• _EXERCISE REQUIREMENTS_
Return the lines from the start of the data through the line with "Some villages, wards". Include both of those lines and no others.

• _WORKING DATA_

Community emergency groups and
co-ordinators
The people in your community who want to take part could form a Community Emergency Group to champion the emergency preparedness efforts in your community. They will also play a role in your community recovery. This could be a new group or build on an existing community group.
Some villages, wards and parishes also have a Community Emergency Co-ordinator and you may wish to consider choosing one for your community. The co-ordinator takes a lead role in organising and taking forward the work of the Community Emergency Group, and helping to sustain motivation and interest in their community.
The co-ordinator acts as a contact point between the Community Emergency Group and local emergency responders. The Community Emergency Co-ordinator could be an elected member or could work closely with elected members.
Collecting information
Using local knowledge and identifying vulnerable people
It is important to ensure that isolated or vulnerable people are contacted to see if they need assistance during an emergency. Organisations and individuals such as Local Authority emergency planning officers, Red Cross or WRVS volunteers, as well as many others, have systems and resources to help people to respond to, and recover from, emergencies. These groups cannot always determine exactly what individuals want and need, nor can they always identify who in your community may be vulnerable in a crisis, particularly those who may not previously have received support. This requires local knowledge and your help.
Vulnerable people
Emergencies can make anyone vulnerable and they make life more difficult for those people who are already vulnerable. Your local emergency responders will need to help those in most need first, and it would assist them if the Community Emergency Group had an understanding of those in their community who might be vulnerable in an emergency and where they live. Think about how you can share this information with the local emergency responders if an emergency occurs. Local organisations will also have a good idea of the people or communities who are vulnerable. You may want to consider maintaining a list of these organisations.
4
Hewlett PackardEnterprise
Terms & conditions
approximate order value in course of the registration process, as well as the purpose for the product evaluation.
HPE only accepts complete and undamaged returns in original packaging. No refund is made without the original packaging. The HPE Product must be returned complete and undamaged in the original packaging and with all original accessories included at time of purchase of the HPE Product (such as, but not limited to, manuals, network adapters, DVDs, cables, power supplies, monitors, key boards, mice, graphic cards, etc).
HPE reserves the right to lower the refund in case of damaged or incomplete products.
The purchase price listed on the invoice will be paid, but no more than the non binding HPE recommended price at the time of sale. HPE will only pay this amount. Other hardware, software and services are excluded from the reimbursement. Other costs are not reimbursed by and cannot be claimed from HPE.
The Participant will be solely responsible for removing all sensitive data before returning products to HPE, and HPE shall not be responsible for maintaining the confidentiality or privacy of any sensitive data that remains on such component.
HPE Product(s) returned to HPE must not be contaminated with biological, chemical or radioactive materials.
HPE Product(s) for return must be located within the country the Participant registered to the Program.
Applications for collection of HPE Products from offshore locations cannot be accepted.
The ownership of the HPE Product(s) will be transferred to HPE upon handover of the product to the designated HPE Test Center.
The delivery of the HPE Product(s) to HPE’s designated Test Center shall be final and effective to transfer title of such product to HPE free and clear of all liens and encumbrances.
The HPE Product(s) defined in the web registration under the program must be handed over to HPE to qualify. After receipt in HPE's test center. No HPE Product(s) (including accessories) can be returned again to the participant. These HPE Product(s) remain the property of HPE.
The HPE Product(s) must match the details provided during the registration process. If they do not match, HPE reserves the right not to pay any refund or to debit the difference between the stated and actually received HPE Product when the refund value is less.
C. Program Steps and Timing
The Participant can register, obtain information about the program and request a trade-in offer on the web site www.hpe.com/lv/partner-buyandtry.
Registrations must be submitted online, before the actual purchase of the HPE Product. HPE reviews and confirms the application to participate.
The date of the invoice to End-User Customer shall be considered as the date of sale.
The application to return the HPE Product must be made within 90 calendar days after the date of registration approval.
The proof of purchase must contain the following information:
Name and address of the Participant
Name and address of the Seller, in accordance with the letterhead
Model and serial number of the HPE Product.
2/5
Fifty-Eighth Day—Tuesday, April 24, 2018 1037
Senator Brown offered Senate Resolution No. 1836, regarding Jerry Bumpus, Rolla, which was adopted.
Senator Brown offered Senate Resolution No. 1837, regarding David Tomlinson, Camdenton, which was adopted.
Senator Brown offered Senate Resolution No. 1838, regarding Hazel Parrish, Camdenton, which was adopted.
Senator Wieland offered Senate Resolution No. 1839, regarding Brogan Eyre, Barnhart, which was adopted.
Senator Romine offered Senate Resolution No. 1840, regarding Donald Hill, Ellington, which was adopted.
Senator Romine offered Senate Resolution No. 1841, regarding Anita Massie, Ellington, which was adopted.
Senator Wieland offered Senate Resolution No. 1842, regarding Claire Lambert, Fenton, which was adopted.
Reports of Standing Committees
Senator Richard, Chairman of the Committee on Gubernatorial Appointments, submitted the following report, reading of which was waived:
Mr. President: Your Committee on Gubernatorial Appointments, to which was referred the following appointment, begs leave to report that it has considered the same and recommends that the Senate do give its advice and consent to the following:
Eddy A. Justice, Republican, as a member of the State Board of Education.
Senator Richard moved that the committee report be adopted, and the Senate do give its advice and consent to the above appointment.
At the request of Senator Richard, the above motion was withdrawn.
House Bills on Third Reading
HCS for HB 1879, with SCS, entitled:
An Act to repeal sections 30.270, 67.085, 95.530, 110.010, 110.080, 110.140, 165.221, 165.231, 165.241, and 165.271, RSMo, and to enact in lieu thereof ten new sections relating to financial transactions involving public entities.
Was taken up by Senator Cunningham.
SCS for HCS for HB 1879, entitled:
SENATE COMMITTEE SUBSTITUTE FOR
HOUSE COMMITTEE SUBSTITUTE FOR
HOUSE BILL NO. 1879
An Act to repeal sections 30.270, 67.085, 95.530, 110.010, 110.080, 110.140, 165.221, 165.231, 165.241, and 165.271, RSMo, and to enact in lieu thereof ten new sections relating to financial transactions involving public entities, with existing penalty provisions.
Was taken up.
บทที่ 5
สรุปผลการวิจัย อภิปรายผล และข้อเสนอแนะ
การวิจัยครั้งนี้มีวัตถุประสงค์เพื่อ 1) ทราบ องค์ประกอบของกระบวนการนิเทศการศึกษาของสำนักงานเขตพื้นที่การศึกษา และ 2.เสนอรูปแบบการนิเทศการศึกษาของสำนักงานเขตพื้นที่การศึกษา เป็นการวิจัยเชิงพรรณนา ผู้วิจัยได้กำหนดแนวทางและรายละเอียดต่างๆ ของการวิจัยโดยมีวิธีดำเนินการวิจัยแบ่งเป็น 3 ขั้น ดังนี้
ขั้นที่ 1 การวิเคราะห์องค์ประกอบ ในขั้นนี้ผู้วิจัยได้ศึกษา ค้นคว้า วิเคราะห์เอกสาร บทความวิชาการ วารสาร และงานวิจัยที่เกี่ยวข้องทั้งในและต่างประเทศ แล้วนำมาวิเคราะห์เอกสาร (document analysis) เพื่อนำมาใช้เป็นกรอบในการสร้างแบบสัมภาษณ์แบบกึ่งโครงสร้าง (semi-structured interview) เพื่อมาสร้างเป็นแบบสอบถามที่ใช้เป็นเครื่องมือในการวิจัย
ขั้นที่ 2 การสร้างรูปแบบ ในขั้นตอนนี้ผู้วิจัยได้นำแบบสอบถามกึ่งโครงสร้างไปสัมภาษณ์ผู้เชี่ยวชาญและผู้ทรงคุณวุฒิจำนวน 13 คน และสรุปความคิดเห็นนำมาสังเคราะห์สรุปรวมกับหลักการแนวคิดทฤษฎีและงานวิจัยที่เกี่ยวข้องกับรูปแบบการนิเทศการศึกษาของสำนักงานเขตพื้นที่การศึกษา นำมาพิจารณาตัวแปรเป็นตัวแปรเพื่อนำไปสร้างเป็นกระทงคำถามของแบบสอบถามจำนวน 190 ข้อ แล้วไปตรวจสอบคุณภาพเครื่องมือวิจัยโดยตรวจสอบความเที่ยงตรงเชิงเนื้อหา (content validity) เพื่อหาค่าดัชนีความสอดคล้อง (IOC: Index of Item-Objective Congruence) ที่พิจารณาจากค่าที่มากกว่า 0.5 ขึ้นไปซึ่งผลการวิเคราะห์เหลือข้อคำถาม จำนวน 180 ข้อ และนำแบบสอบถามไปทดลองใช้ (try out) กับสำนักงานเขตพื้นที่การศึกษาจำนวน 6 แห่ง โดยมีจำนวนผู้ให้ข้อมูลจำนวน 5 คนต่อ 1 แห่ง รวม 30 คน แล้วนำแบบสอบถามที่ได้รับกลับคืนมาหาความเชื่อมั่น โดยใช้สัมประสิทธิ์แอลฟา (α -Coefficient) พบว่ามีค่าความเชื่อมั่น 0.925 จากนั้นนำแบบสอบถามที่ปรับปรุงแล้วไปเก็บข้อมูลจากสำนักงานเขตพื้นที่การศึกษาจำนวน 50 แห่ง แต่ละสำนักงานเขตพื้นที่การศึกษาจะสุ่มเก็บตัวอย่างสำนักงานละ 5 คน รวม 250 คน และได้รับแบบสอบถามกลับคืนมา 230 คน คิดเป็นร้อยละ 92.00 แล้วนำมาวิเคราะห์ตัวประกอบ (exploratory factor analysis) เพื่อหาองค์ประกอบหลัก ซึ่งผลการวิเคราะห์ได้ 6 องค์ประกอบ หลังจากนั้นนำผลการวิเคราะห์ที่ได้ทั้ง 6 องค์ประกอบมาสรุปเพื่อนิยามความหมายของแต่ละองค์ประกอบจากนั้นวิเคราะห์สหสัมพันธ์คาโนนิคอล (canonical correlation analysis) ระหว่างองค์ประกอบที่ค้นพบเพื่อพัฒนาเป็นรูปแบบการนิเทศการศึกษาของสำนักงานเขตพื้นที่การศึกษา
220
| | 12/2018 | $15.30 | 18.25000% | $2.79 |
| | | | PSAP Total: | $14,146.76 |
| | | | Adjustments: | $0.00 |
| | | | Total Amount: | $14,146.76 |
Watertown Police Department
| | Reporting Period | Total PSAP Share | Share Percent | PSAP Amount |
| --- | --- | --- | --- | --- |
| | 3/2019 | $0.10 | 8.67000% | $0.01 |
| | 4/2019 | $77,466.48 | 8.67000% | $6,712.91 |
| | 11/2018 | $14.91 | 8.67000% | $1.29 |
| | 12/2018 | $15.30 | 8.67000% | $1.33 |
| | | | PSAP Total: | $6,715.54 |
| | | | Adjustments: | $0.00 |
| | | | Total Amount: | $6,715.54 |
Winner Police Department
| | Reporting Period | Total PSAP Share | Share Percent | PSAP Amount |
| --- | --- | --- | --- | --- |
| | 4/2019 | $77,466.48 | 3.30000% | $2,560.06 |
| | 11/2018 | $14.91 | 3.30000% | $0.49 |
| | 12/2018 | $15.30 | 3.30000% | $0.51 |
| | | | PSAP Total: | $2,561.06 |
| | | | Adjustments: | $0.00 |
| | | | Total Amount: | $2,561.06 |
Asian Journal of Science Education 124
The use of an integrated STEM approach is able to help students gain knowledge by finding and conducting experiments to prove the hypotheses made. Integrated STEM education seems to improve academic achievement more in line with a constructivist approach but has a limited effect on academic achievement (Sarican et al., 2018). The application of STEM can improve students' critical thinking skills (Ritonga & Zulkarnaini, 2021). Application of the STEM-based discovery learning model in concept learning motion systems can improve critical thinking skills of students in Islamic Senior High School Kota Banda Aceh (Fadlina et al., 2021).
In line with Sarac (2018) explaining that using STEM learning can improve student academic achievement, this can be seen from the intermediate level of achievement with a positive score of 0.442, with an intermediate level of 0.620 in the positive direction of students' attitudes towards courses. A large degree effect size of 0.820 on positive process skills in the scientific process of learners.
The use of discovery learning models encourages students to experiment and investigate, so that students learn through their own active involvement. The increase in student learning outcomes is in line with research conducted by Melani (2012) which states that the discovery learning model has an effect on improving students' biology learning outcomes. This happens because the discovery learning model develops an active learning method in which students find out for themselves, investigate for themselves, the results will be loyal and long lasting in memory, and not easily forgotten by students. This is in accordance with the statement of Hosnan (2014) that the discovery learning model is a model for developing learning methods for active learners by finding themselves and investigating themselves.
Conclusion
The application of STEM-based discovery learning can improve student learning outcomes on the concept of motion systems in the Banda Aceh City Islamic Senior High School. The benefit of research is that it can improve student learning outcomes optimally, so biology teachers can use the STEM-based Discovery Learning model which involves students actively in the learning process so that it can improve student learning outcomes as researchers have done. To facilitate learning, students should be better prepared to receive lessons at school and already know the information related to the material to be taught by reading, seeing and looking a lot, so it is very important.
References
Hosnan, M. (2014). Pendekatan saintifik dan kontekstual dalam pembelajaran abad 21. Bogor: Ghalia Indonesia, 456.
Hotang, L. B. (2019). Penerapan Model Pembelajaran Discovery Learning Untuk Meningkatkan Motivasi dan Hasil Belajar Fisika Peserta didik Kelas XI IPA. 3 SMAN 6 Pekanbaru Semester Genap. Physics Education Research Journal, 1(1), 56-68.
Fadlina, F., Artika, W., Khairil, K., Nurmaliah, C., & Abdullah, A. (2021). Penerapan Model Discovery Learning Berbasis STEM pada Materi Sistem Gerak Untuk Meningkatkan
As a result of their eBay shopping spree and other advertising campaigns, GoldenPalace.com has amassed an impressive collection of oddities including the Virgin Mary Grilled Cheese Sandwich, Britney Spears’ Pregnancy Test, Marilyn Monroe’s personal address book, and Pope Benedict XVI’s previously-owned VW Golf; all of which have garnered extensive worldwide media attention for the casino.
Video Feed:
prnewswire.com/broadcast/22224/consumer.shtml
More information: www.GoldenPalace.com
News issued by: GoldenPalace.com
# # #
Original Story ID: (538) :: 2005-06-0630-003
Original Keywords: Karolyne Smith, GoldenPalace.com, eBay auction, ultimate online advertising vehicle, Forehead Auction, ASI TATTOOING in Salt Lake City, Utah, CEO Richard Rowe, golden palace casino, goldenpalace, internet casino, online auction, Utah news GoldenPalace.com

• _RESPONSE BOX_
Community emergency groups and
co-ordinators
The people in your community who want to take part could form a Community Emergency Group to champion the emergency preparedness efforts in your community. They will also play a role in your community recovery. This could be a new group or build on an existing community group.
Some villages, wards and parishes also have a Community Emergency Co-ordinator and you may wish to consider choosing one for your community. The co-ordinator takes a lead role in organising and taking forward the work of the Community Emergency Group, and helping to sustain motivation and interest in their community.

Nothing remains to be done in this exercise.